Ces 10 milliards d'euros qui divisent le MEDEF
Nul
n'est prophète en son pays et surtout pas le patron des patrons. Pierre Gattaz
ne s'est toujours pas imposé comme seul maître à bord du vaisseau patronal, et
cela commence à peser sur les négociations. Il a du mal à mettre d'accord
toutes les fédérations qui composent le mouvement. Hier, le numéro 2 du MEDEF,
Jean-François Pillard, a fait une sortie remarquée : une concentration des
allègements de charges sur les bas salaires - comme le souhaite Jean-Marc
AYRAULT – serait, à ses yeux, "inacceptable" car ''cela n'aurait
aucun effet sur la compétitivité des entreprises''.
Pourquoi
le MEDEF est divisé sur cette question ?
D'un
côté, il y a les petites entreprises qui préfèrent les baisses de charges sur
les bas salaires (les emplois peu qualifiés) car elles en comptent davantage,
et c'est cette catégorie qui est le plus touchée par le chômage. De l'autre
côté, il y a les grandes entreprises (industriels pour la plupart) qui
voudraient doper leur compétitivité en favorisant les emplois qualifiés.

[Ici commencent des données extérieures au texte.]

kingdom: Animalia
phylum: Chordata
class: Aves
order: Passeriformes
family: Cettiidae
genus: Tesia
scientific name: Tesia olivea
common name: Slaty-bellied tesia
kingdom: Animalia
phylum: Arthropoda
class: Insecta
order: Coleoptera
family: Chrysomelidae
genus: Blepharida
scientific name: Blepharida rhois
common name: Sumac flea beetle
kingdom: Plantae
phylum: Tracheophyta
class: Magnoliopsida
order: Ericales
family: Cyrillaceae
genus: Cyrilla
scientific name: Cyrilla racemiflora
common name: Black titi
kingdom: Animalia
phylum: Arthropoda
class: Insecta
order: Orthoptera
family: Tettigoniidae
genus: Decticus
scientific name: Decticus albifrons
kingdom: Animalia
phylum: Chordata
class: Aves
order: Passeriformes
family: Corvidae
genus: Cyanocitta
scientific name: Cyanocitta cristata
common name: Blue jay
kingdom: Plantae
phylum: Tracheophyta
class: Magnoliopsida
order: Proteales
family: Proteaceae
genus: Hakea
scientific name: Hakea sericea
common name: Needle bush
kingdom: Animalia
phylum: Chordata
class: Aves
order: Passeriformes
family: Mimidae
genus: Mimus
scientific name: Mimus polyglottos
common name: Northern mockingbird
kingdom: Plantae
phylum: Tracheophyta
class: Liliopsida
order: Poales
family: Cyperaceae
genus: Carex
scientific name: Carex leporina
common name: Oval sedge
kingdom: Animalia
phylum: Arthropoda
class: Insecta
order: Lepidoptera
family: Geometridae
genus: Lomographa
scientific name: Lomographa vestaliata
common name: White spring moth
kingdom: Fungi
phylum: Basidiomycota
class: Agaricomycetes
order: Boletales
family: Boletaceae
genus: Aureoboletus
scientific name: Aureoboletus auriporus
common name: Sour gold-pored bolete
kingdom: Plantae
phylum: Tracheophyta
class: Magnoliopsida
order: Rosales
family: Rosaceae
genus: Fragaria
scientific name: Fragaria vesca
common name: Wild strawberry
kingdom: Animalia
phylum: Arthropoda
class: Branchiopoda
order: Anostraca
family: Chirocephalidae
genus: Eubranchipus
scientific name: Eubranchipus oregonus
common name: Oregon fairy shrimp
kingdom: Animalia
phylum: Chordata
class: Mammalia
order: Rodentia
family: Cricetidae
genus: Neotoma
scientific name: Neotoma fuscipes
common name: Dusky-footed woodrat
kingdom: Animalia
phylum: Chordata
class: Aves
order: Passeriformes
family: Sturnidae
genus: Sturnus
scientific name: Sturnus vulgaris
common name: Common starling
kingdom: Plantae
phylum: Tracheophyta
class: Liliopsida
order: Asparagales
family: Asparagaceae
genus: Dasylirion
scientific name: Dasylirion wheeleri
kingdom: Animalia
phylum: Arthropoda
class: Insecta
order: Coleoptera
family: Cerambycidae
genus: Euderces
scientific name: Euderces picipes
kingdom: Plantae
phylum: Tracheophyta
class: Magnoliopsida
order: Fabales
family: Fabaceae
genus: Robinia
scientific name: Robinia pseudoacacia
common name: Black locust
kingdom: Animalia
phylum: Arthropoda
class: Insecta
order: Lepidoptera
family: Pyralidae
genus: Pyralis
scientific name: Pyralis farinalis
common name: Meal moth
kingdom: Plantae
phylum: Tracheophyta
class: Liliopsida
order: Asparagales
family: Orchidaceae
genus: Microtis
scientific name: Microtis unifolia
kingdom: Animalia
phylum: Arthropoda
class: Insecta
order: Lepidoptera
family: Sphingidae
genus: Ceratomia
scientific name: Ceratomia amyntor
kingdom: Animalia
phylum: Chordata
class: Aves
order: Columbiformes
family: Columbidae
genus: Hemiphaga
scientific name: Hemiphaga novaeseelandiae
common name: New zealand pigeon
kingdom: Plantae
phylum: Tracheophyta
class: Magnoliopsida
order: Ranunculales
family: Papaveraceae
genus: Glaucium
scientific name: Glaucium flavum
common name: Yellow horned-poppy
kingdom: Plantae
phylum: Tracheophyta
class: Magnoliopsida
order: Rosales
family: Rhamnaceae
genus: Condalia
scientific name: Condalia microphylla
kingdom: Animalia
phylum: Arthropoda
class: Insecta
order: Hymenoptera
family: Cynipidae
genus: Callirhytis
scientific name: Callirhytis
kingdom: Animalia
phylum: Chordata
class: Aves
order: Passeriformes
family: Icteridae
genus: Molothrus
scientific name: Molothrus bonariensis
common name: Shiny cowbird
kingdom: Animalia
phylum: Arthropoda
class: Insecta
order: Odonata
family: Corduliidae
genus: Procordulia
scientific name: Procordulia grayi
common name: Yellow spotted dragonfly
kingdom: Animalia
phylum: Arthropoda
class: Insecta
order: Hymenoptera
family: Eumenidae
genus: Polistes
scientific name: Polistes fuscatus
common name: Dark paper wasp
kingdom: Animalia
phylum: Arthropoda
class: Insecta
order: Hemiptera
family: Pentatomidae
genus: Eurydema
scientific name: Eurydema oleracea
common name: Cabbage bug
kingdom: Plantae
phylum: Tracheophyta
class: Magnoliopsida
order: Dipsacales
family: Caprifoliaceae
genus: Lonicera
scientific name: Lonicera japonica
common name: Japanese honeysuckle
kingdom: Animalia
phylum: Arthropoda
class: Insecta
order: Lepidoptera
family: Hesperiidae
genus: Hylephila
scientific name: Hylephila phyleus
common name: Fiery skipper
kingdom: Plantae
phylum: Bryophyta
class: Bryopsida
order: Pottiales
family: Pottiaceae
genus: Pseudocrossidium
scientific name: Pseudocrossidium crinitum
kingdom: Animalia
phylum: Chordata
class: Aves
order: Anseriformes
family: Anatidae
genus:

Ils
défendent l'idée selon laquelle la France a besoin d'une montée en gamme de sa
production pour gagner en qualité dans un monde de plus en plus concurrentiel à
l'international.
Ils
n'ont pas tord. Le problème, c'est que l'effet de la baisse de charges n'a pas
le même impact dans l'un ou l'autre cas. Toutes les études menées sur le sujet
montrent que ce qui profite le plus à la création d'emploi c'est la baisse de
charges sur les bas salaires.
Que
disent les chiffres ?
En
2009, en pleine crise financière, Nicolas SARKOZY avait mis en place le
dispositif "Zéro charge" (annulation complète des charges patronales
pour les entreprises de moins de dix salariés qui embauchaient des personnes
rémunérées jusqu'à 1,6 fois le SMIC). Prolongée jusqu'en 2010, cette mesure a
permis de créer 30.000 emplois en un an. Aujourd'hui, selon l'Institut
Montaigne, si les dix milliards d'euros d'allègements prévus ciblaient
uniquement les bas salaires, ce sont, à terme, 800.000 emplois qui pourraient
être créés.
Et
pourquoi cela ne joue pas sur les emplois qualifiés ?
Il
est prouvé que dans ce cas, 2/3 de la baisse de charges se transforment en
hausses de salaires pour les employés déjà installés et qui n'ont pas de
problème d'emploi ; seulement 1/3 de l'allègement se traduit par des créations
de postes. C'est un fait.
Donc
attention de ne dénaturer ni la mesure, ni le dialogue social. La hausse des
salaires n'est pas critiquable en soi (personne ne crache sur une
augmentation), mais cela serait un comble si elle était obtenue grâce à un
mécanisme initialement destiné à lutter contre le chômage. Cela serait un non-sens
économique et social, une erreur politique (si le gouvernement laissait faire,
il donnerait quitus au lobby industriel), quant au patronat, il ne sortirait
pas grandi de ce tour de passe-passe.
Pierre
GATTAZ parviendra-t-il à trancher ? S'il en a réellement la capacité, que ne
l'a-t-il déjà fait ou, au moins, envoyé quelques signaux en ce sens ? Mettons
l'absence de réponse sur le compte de la poursuite des négociations avec les syndicats
et le gouvernement. Mais tout le monde doit bien garder à l'esprit que le
dialogue social est destiné à défendre l'intérêt de tous, notamment de celles
et ceux qui sont aujourd'hui exclus du marché de l'emploi.